WHO emergencies chief Dr. Michael Ryan acknowledged in internal meetings that sexual abuse problems during the agency’s outbreak responses were unlikely to be exceptional.

“You can’t just pin this and say you have one field operation that went badly wrong,” he said. “This is in some sense the tip of an iceberg.”

As WHO struggled to control spiraling Ebola cases in Congo in early 2019, emergency operations manager Dr. Michel Yao received an email with the subject line: “Private. Chat.”

“We cannot afford to have people tarnishing the sweat and effort of individuals sacrificing themselves thru (sic) inappropriate sexual harassment and bullying,” the staffer wrote, saying he was concerned about Diallo.

Yao responded that the matter would be handled, but the staffer said his concerns were dismissed. An internal WHO investigation failed to corroborate the charges, but those who complained about Diallo were not interviewed.

Diallo was described as a charismatic manager with connections to WHO’s senior leaders, including director-general Tedros. On WHO’s website, Tedros, Yao and Diallo are pictured smiling and bumping elbows during one of Tedros’ 14 trips to Congo during the outbreak.

Diallo rejected claims of sexual misconduct.

“I have never offered a woman a job in exchange for sex and I have never sexually harassed a woman in my life,” he told the AP.

In April 2019, Yao received another email detailing more alleged sexual misconduct, this time about the other doctor the AP tracked down, Ngandu.

“I hereby inform you that we have a colleague who has impregnated a girl from Beni,” outbreak manager Mory Keita wrote to Yao. Keita told Yao a young woman and her aunt had come to Beni’s Hotel Okapi looking for WHO managers, with two armed police officers. The woman’s aunt said the young woman had been having an affair with Ngandu and was now pregnant.

They asked WHO to cover the cost of the woman’s medical costs and for money to buy land, “given that Dr. Jean-Paul will abandon the girl and she will be obliged to raise her child alone.”

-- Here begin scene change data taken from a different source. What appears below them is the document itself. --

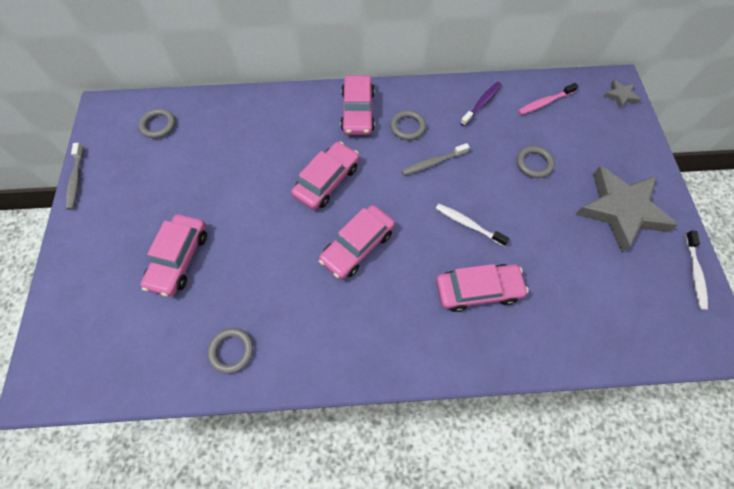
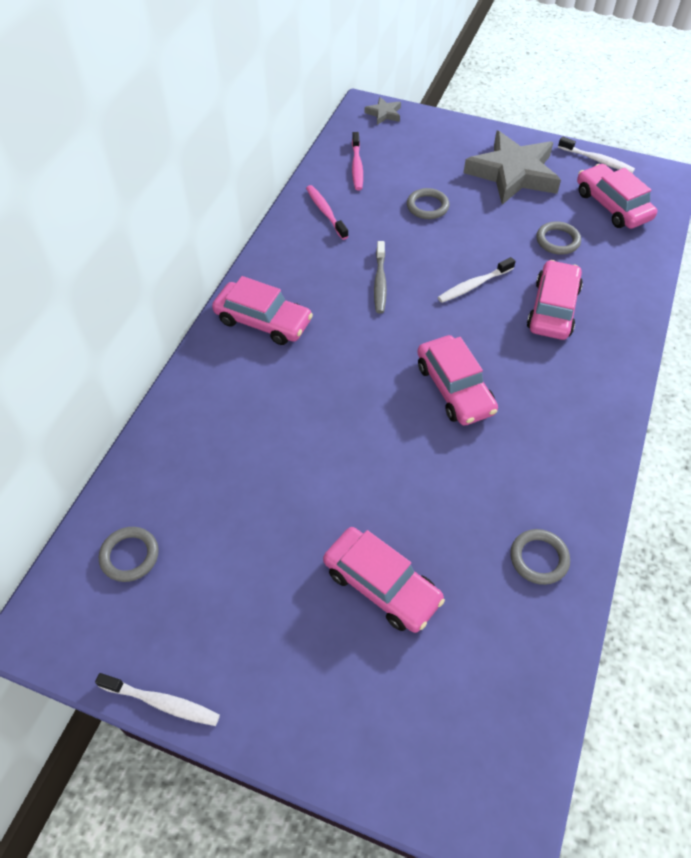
camera: 65 degrees left, 10 degrees down
grey toothbrush [66,143,84,210] -> white toothbrush [95,673,220,726]
pink car [291,141,359,210] -> pink car moved to [577,164,657,229]
grey ring [390,110,426,140] -> grey ring moved to [536,221,581,255]
purple toothbrush [460,82,502,126] -> pink toothbrush [306,185,349,240]

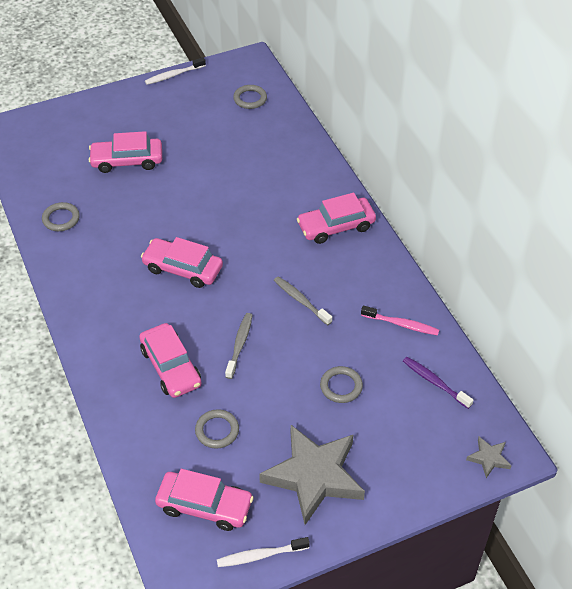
camera: 135 degrees right, 5 degrees down
pink toothbrush [352,132,363,190] -> purple toothbrush [403,357,473,409]
white toothbrush [438,257,516,303] -> grey toothbrush [225,313,252,379]

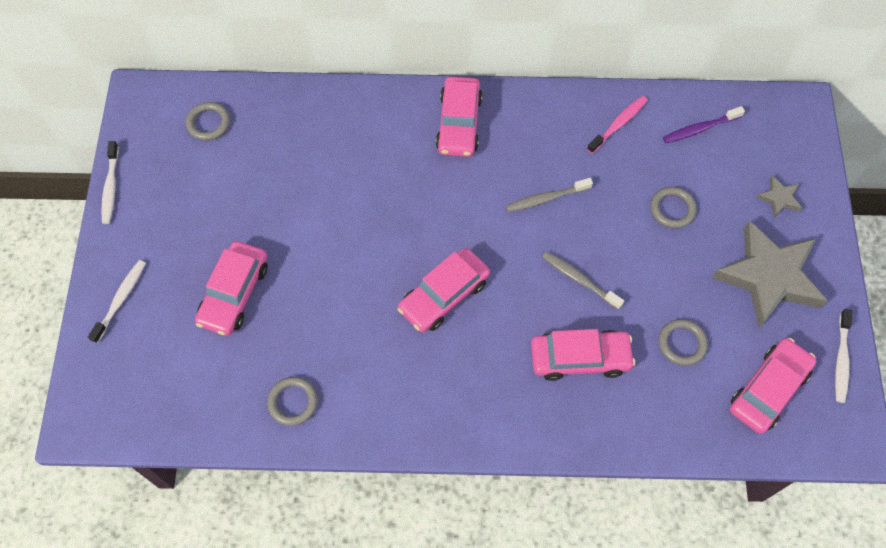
camera: 65 degrees left, 15 degrees up
grey star [466,437,512,478] -> grey star moved to [756,175,803,218]
none -> white toothbrush [88,260,146,343]

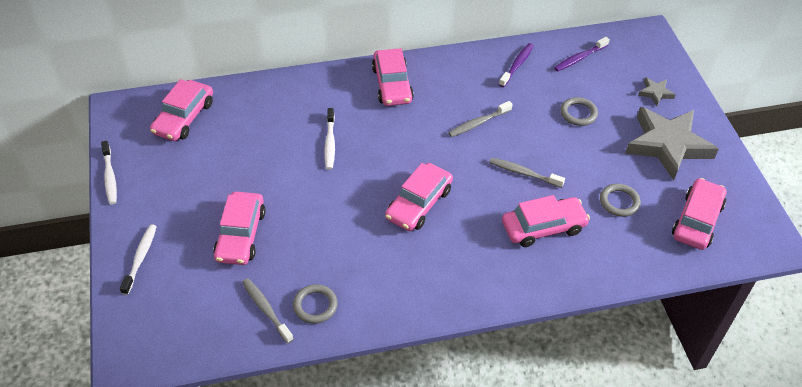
camera: 15 degrees left, 15 degrees down
grey ring [186,102,230,141] -> pink car [150,79,213,141]
pink toothbrush [587,96,648,154] -> purple toothbrush [499,43,534,87]
white toothbrush [835,309,852,403] -> white toothbrush moved to [324,108,335,170]
none -> grey toothbrush [242,278,294,344]

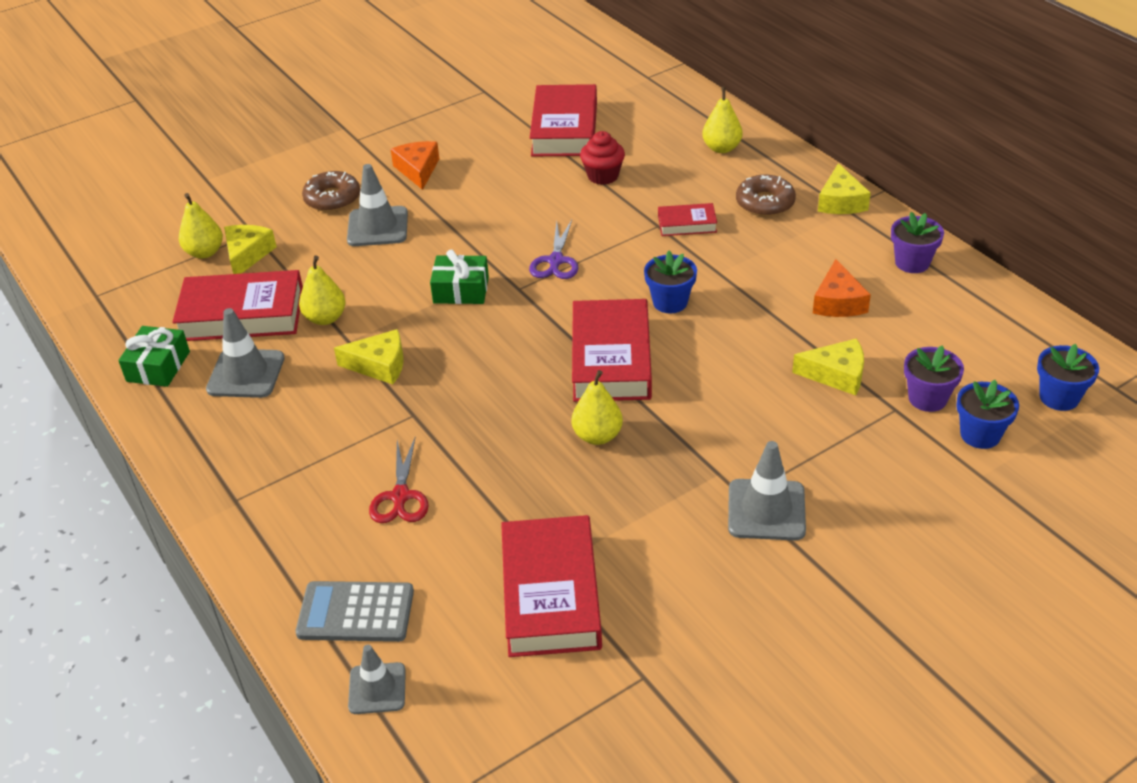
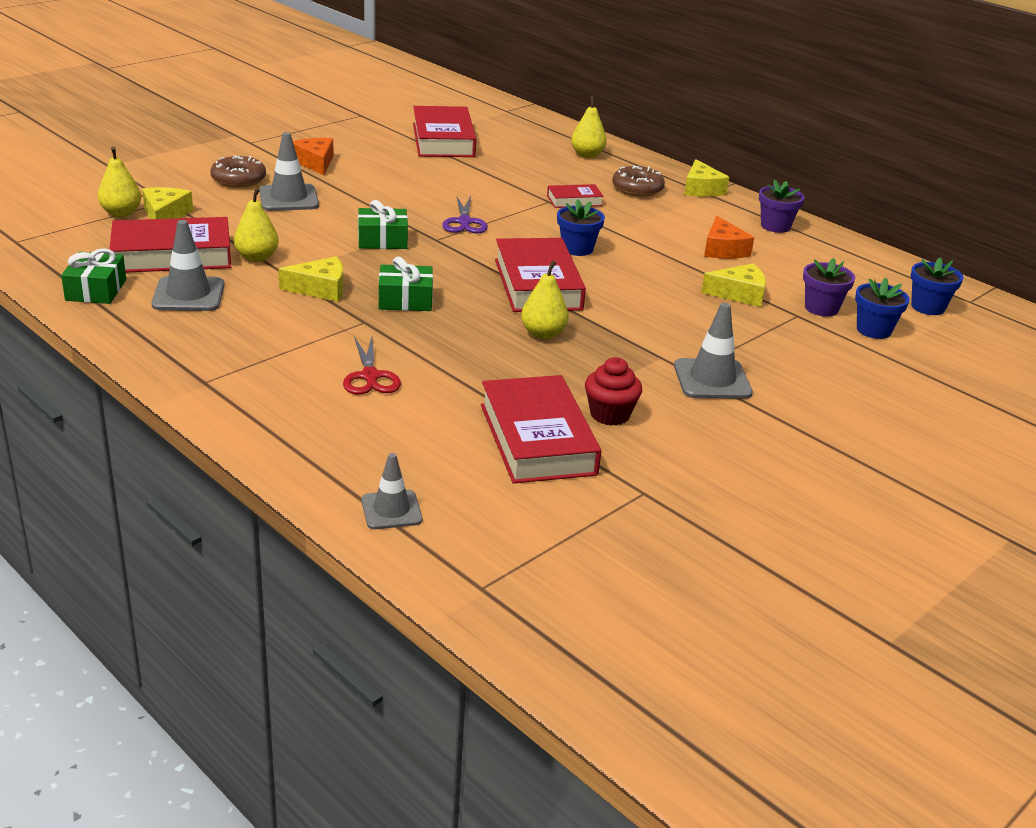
camera: 15 degrees left, 10 degrees down
grey calculator [295,581,414,642] -> none
red cupcake [580,131,625,185] -> red cupcake moved to [585,357,642,426]
none -> green gift [379,257,433,311]

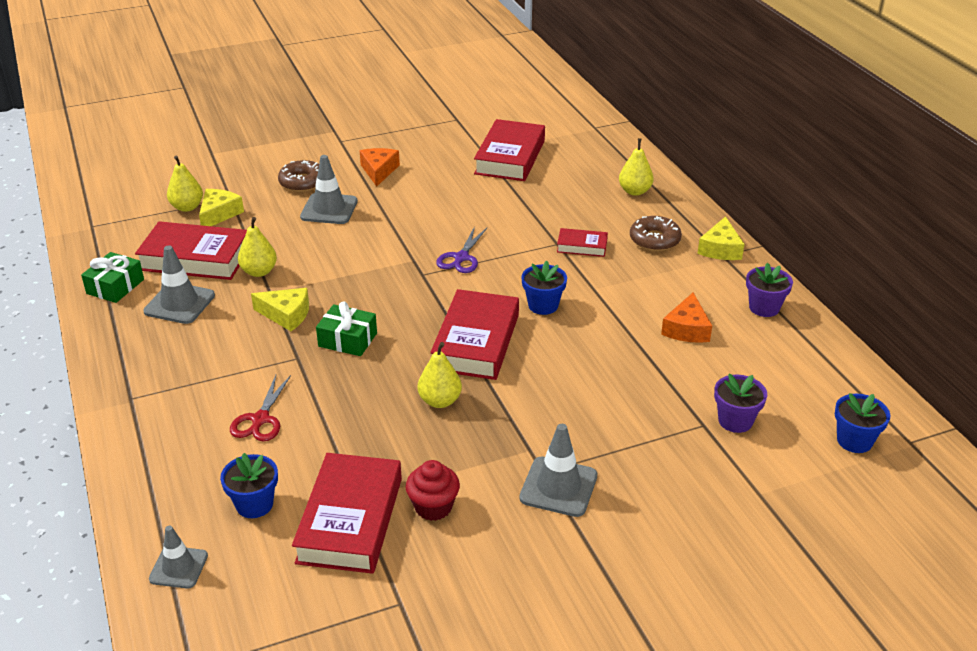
camera: 25 degrees right, 5 degrees up
green gift [358,200,408,249] -> none
yellow cheese [701,264,766,307] -> none
blue flower pot [855,278,910,339] -> blue flower pot moved to [220,453,278,518]

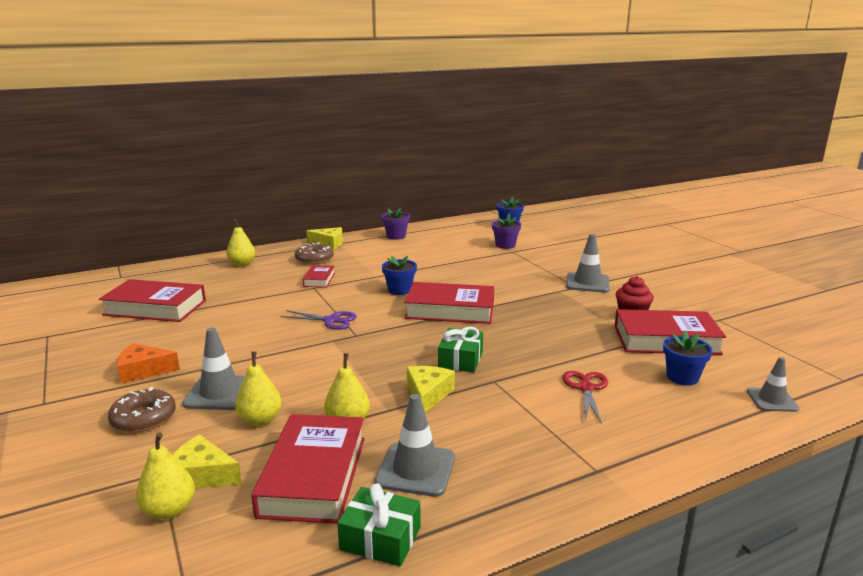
camera: 95 degrees left, 15 degrees down
red scissors [230,375,291,442] -> red scissors turned 90 degrees counterclockwise [562,371,608,424]
yellow pear [418,342,462,408] -> yellow pear moved to [235,352,282,426]
orange cheese [661,293,712,343] -> none

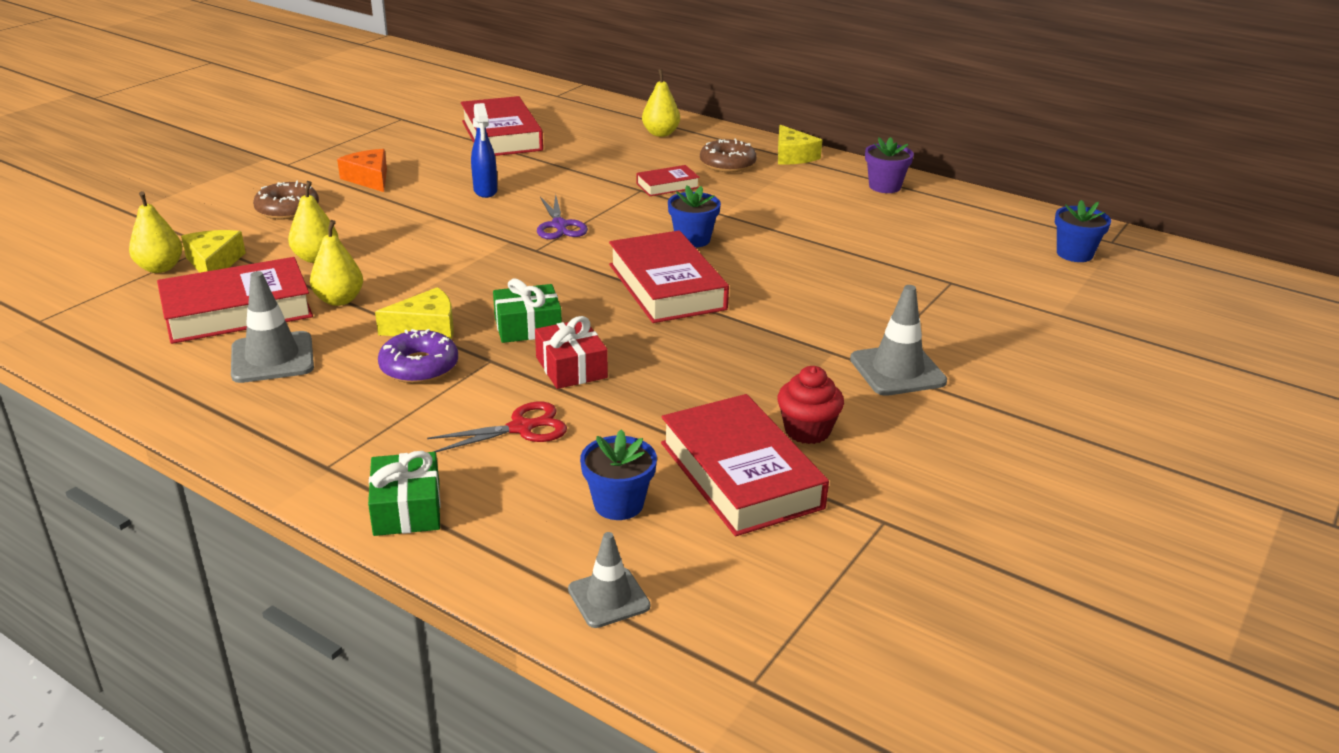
camera: 60 degrees right, 10 degrees up
grey traffic cone [182,327,245,410] -> none
green gift [337,483,421,566] -> green gift moved to [368,451,441,536]
purple flower pot [492,214,521,249] -> none
none -> purple donut [378,329,458,383]
none -> blue spray bottle [471,103,497,198]
none -> red gift [535,316,608,389]

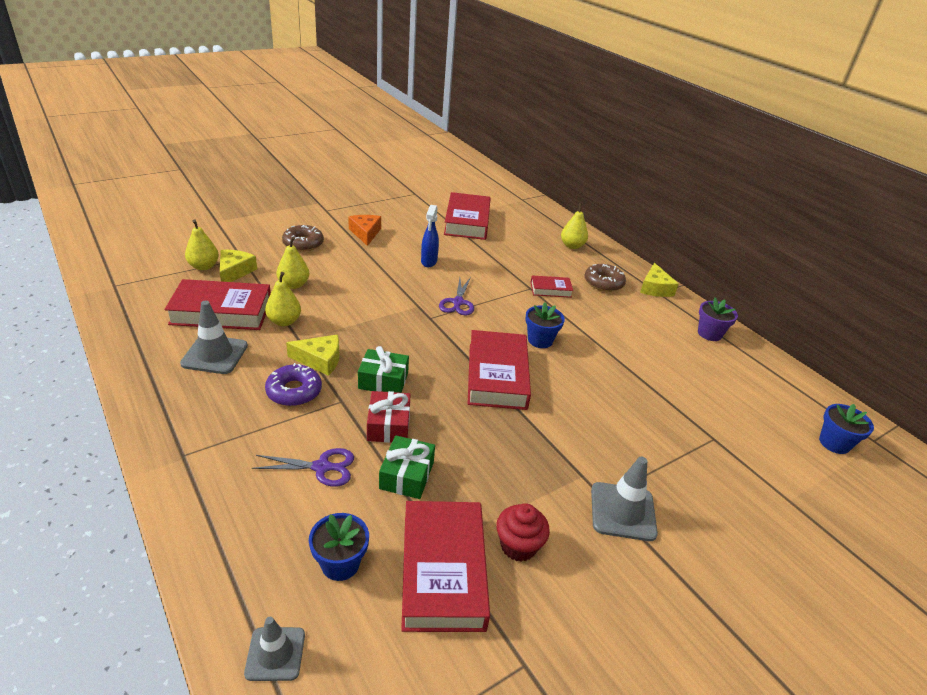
camera: 20 degrees right, 5 degrees up
green gift [368,451,441,536] -> green gift moved to [379,435,435,499]
red scissors [427,402,567,452] -> purple scissors [252,448,354,487]

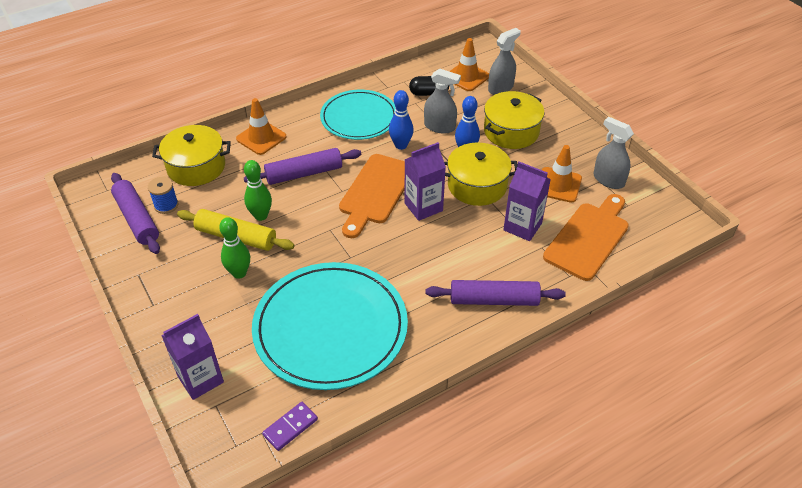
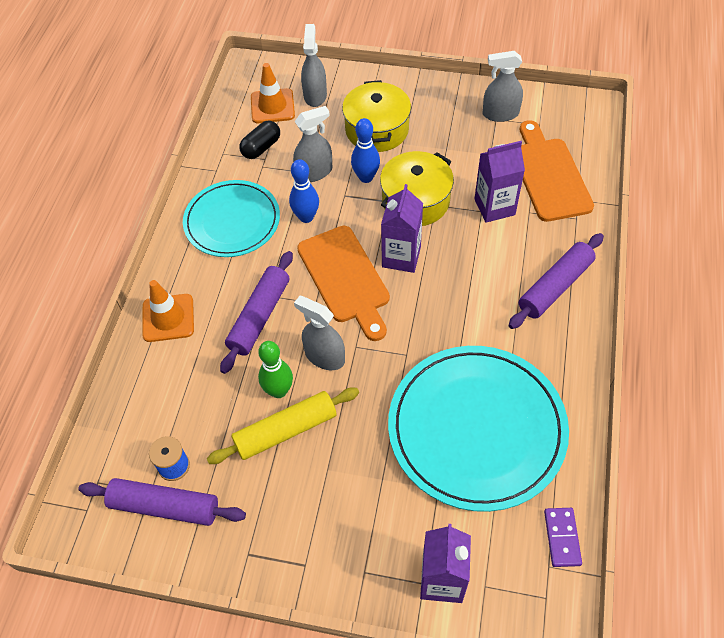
camera: 45 degrees left, 10 degrees up
yellow pot [152,125,231,186] -> none
green bowling pin [219,217,250,279] -> none
orange traffic cone [542,145,582,203] -> none
none -> grey spray bottle [294,296,345,370]

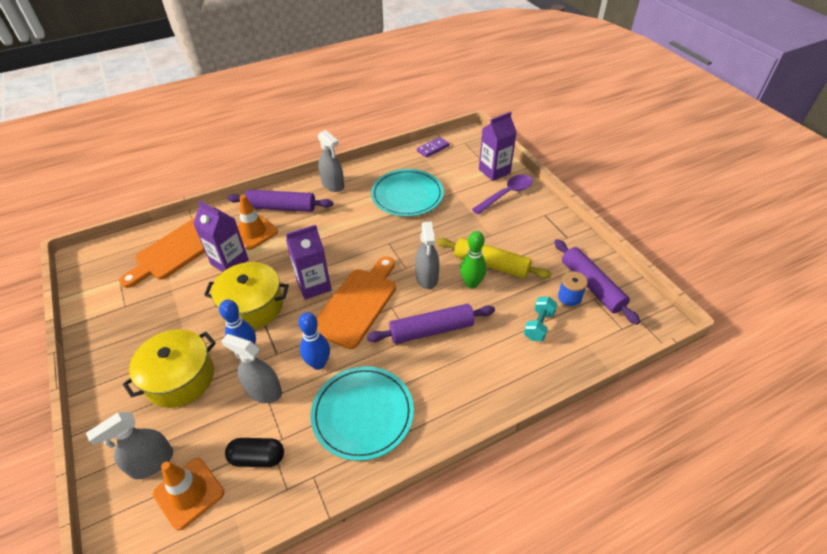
camera: 130 degrees left, 10 degrees down
orange traffic cone [142,280,194,342] -> orange traffic cone moved to [237,195,278,250]
turquoise plate [388,346,569,512] -> turquoise plate [371,169,444,216], size x0.64
grey spray bottle [483,51,523,122] -> grey spray bottle moved to [318,130,344,192]
none -> purple spoon [472,175,533,214]
none -> turquoise dumbbell [524,297,558,341]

Keita said he felt that Yao should be informed “so that you would give us your directions for how to better manage this problem.”

One week after the email was sent, Ngandu signed a notarized contract confirming he would pay the young woman $100 a month until her baby was born, cover her pregnancy costs and buy her a plot of land. Keita and Achile Mboko, a WHO human resources staffer, signed as witnesses.

Ngandu said he wasn’t the father of the baby and the deal was a “private matter.” He said he agreed to it after his WHO colleagues, including Keita, “advised me to settle out of court to avoid sullying the reputation of the organization and myself.” The young woman declined to talk to the AP.

It is unclear if Yao reported the abuse allegations to his superiors, as required by WHO protocol. He has since been promoted to be director of WHO Geneva’s Strategic Health Operations Department.

On October 15, Tedros appointed an independent panel to investigate sex abuse during the Ebola outbreak in Congo; no findings are expected until the end of August. At a town hall meeting in November, Ryan acknowledged sex abuse issues had been “neglected” for years.

Back in Congo, Shekinah said she “couldn’t count how many times” she had slept with WHO’s Diallo after accepting a job for which she was not qualified.

“I wanted to quit. But because of my financial problems, I endured it,” she said. Even after they separated, Shekinah said he continued to message her, asking her to send him nude pictures.

Diallo should be punished “for his sexual abuse of all those girls in Beni as a lesson to these international organizations that this should not happen again,” she said. “I would like justice to be done.”